WORK REQUEST >>
After locating the line with "incoraggiata da buone" in the data that follows, return it and every later line exactly, up to and including the line with "Une vérification d'identité".

DATA LISTING >>
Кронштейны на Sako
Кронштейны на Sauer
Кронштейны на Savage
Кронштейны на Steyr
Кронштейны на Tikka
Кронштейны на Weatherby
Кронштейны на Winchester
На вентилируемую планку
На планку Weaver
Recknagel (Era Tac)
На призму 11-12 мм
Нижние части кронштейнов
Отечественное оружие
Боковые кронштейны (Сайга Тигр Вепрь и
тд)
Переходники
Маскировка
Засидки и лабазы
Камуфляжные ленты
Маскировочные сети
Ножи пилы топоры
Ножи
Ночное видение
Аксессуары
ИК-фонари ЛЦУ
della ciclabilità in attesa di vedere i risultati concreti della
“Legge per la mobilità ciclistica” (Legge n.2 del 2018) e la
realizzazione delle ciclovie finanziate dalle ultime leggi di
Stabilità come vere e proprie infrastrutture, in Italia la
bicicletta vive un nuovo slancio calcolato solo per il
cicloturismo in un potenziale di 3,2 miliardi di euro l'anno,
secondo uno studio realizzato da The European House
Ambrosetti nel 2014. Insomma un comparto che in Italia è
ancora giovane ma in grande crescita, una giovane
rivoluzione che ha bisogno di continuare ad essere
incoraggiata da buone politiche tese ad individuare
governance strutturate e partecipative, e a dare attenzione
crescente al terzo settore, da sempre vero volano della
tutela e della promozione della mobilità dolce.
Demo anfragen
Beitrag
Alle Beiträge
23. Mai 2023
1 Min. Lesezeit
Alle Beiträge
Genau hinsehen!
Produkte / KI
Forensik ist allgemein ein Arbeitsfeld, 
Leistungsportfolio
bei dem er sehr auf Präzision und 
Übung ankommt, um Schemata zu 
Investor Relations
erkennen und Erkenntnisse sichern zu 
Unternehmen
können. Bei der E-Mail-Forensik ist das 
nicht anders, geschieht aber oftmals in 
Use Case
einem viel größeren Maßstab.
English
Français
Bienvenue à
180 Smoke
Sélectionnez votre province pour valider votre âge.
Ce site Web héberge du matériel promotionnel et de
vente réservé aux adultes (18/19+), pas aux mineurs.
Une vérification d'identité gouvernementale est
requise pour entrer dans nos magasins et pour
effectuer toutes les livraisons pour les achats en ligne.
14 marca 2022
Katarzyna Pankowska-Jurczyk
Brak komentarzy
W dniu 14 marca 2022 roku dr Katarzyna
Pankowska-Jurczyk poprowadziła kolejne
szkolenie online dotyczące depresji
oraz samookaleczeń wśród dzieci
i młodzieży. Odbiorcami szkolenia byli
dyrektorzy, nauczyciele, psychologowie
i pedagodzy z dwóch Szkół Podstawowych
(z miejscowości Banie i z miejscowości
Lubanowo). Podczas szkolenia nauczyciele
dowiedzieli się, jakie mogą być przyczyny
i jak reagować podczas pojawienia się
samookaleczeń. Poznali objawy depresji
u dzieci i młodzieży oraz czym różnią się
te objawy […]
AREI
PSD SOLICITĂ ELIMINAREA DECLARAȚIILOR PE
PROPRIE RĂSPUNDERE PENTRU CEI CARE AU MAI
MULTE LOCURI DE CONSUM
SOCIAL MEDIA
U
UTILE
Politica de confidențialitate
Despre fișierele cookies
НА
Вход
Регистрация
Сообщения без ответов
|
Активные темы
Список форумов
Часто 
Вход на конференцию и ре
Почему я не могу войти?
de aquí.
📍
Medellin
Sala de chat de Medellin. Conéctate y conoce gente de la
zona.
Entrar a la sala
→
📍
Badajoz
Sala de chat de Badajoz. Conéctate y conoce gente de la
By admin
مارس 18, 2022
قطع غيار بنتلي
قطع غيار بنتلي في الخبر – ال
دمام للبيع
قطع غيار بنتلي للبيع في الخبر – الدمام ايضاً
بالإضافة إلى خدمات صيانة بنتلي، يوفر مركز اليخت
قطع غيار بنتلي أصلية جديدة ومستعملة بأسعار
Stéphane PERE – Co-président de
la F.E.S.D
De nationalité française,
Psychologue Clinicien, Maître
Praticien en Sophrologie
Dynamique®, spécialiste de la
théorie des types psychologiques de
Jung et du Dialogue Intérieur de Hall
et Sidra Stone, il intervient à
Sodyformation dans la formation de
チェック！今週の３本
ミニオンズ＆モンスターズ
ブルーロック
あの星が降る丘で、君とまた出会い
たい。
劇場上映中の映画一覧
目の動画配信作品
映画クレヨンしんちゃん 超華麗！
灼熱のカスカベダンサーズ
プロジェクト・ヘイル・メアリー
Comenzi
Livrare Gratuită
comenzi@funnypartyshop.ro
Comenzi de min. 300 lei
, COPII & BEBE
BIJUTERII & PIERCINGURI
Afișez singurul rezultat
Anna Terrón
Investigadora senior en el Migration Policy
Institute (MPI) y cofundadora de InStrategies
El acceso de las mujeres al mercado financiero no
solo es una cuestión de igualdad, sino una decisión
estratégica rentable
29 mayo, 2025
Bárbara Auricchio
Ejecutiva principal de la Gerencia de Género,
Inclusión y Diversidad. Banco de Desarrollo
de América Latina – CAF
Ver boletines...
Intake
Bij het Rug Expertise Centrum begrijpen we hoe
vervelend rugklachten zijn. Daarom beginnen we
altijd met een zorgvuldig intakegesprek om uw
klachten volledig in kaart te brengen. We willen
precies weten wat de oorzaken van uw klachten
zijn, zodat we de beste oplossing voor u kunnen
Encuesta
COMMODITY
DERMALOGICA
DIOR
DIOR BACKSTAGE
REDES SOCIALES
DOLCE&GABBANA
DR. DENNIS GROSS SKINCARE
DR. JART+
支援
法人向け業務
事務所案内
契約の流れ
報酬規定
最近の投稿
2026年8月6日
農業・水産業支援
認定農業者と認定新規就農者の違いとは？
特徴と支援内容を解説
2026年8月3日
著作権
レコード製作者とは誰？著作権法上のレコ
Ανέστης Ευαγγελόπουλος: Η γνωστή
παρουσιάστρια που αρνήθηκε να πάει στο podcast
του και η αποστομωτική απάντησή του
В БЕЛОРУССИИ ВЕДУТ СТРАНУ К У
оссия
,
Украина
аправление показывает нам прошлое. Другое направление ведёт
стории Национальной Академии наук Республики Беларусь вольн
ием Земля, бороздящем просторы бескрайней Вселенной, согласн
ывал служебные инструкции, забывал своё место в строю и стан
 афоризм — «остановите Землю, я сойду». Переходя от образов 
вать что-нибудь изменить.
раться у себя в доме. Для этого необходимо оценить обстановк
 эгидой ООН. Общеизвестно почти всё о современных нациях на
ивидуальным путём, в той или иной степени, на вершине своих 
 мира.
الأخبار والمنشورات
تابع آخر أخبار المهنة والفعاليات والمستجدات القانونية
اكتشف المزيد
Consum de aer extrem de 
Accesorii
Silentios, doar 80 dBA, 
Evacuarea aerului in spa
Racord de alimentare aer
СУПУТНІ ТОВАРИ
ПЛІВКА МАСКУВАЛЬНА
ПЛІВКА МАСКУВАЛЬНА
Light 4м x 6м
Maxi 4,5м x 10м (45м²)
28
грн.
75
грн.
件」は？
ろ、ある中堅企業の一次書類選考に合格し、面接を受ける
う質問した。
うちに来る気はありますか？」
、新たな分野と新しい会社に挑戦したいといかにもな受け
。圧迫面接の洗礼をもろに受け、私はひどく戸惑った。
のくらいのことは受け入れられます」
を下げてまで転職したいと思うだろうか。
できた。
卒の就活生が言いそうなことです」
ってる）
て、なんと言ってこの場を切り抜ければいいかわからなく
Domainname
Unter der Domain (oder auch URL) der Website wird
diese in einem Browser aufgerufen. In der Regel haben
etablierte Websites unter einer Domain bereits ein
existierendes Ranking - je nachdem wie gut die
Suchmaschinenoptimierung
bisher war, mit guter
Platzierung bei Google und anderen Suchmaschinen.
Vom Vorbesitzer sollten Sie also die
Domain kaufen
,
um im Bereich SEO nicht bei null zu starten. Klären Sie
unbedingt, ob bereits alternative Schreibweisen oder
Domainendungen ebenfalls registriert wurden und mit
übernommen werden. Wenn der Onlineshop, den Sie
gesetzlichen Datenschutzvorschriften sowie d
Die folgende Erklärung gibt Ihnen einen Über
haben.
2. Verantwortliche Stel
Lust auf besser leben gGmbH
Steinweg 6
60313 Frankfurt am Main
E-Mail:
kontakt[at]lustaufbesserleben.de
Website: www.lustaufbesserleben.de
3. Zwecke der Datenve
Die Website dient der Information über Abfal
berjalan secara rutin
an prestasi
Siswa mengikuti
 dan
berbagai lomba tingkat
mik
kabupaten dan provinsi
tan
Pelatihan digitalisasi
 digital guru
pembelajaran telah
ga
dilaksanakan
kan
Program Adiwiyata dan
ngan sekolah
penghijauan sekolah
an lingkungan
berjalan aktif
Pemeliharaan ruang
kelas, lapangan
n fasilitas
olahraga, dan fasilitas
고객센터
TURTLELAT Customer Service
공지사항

SOLUTION >>
incoraggiata da buone politiche tese ad individuare
governance strutturate e partecipative, e a dare attenzione
crescente al terzo settore, da sempre vero volano della
tutela e della promozione della mobilità dolce.
Demo anfragen
Beitrag
Alle Beiträge
23. Mai 2023
1 Min. Lesezeit
Alle Beiträge
Genau hinsehen!
Produkte / KI
Forensik ist allgemein ein Arbeitsfeld, 
Leistungsportfolio
bei dem er sehr auf Präzision und 
Übung ankommt, um Schemata zu 
Investor Relations
erkennen und Erkenntnisse sichern zu 
Unternehmen
können. Bei der E-Mail-Forensik ist das 
nicht anders, geschieht aber oftmals in 
Use Case
einem viel größeren Maßstab.
English
Français
Bienvenue à
180 Smoke
Sélectionnez votre province pour valider votre âge.
Ce site Web héberge du matériel promotionnel et de
vente réservé aux adultes (18/19+), pas aux mineurs.
Une vérification d'identité gouvernementale est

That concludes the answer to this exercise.